O diabo mora nos detalhes. As "adequadas condições" a que se refere o ministro seriam Cunha defenestrar Dilma antes da degola? É o que muita gente pensa, que esperaram Cunha fazer o trabalho sujo de conduzir um processo viciado contra a presidente da República para depois descartarem-no como o lixo que é.
Outros pensam que o afastamento de Cunha é jogo de cena e não ocorrerá, pois bastará Gilmar Mendes pedir vistas do processo para que tudo volte à estaca zero. Como se sabe, Mendes não se furta a interromper processos de interesse da sociedade com o propósito escancaradamente cristalino de procrastinar resultados que considera adversos aos próprios interesses.
A teoria mais plausível, porém, é a de que a defenestração de Cunha na véspera do afastamento quase que irreversível de Dilma por seis meses constitua-se em uma espécie de higienização do golpe, com vistas a dar uma aparência de limpeza a um processo imundo, enlameado de alto a baixo por estar jogando no lixo 54 milhões de votos sem preenchimento dos requisitos constitucionais para que seja levado a cabo.
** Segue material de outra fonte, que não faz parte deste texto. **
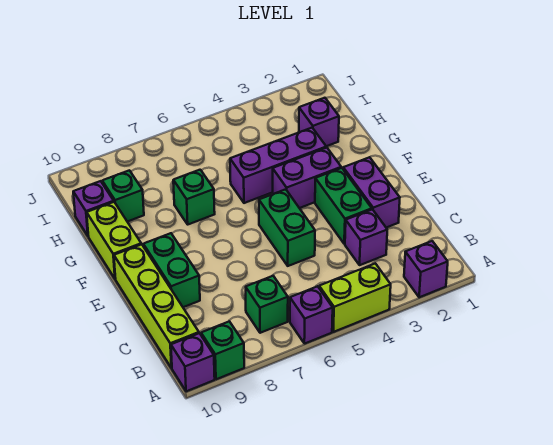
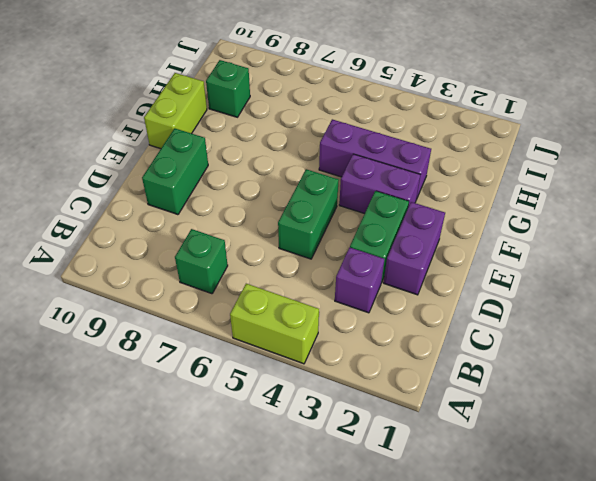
none -> purple 1x1 brick [404,241,448,297]
none -> purple 1x1 brick [290,286,333,344]
none -> green 1x1 brick [201,321,244,379]

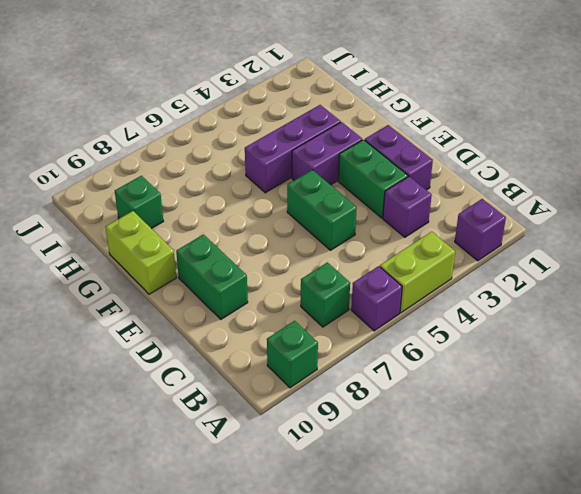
none -> purple 1x1 brick [171,333,215,391]
none -> lime 1x4 brick [114,244,199,368]
none -> green 1x1 brick [173,170,215,224]

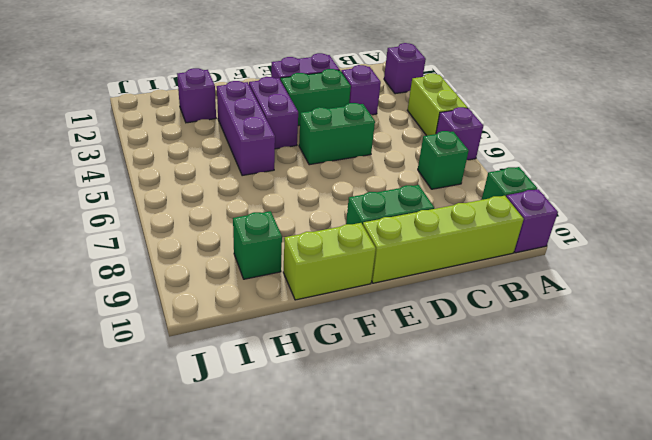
none -> green 1x1 brick [173,170,215,224]
none -> purple 1x1 brick [73,181,114,236]

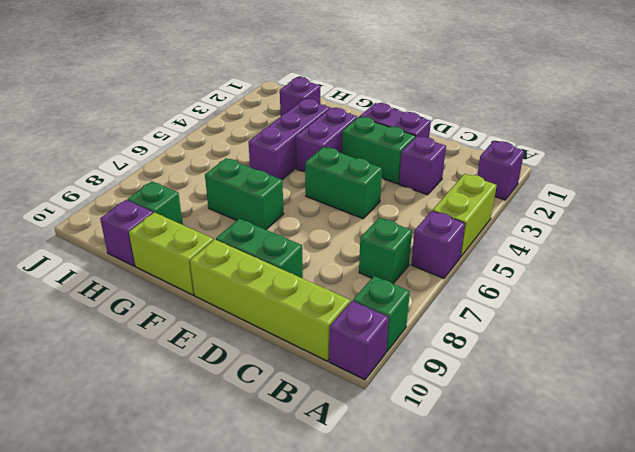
green 1x2 brick [205,158,284,230] -> green 1x1 brick [173,170,215,224]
Há, porém, quem ainda acredite no STF e sonhe com uma decisão corajosa e correta daquela Corte após o afastamento de Cunha – se Gilmar não lhe devolver o mandato e o cargo. A decisão do Supremo afetaria também atos cometidos pelo (momentaneamente) ex-presidente da Câmara. Atos como a instalação do processo de impeachment...
Em um mundo ideal – em que a justiça prevalecesse –, ao considerar que Cunha não tem condições morais de estar à frente da Casa dos Representantes do povo o Supremo deveria determinar que um processo da gravidade do afastamento de uma presidente eleita e reeleita pela maioria dos brasileiros voltasse à estaca zero, na Câmara.
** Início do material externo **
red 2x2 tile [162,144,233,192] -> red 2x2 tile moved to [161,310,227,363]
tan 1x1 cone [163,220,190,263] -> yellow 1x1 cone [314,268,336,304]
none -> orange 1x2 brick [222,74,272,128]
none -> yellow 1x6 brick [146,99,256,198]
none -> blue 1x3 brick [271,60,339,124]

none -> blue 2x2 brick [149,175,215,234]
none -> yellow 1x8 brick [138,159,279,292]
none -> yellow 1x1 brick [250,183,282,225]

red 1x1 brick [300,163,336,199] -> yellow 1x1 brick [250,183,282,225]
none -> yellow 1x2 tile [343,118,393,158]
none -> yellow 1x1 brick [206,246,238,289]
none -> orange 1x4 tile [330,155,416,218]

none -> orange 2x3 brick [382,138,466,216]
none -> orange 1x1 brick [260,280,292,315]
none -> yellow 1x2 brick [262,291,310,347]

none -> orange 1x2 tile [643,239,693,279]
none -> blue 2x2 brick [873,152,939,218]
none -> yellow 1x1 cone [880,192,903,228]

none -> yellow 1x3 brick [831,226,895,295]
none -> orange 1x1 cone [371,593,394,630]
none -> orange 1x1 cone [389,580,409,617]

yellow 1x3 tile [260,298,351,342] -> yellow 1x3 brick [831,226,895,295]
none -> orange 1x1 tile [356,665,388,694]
Contudo, com o que menos se pode contar hoje, no Brasil, é com justiça por parte de um Judiciário posto de cócoras por enormes manifestações de rua financiadas sabe-se lá por quem e popularizadas por impérios de mídia.
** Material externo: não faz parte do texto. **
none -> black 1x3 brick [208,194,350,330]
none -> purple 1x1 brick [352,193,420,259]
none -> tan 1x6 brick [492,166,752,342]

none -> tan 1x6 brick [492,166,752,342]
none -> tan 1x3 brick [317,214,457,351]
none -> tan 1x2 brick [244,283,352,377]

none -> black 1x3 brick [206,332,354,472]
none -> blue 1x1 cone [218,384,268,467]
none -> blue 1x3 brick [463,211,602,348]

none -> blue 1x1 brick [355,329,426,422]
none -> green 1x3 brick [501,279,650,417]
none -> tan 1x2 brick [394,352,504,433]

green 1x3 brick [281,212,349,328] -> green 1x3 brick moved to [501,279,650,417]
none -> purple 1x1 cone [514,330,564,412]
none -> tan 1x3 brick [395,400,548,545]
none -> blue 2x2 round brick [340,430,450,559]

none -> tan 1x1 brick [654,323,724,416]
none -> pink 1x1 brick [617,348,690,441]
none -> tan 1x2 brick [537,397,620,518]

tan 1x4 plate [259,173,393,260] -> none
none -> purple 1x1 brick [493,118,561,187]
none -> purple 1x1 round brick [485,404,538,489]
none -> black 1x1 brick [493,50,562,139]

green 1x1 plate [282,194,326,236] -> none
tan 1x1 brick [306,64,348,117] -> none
Seja como for, o efeito imediato dessa decisão oportunista – ainda que correta no mérito, não no timing – sobre Cunha é conferir ares de funcionamento normal às instituições na antevéspera de uma decisão do Senado que jogará no lixo 54 milhões de votos, número que corresponde à maioria do eleitorado brasileiro.
O golpe encabeçado por Michel Temer, assim, assume as supostas qualidades atribuídas pela mídia amiga à sua mulher. O Brasil está sofrendo um golpe travestido, com carinha de recatado, todo envergonhado. Um golpe belo, recatado e do lar, como convém a esses grupos hipócritas que apoiam esse ato criminoso.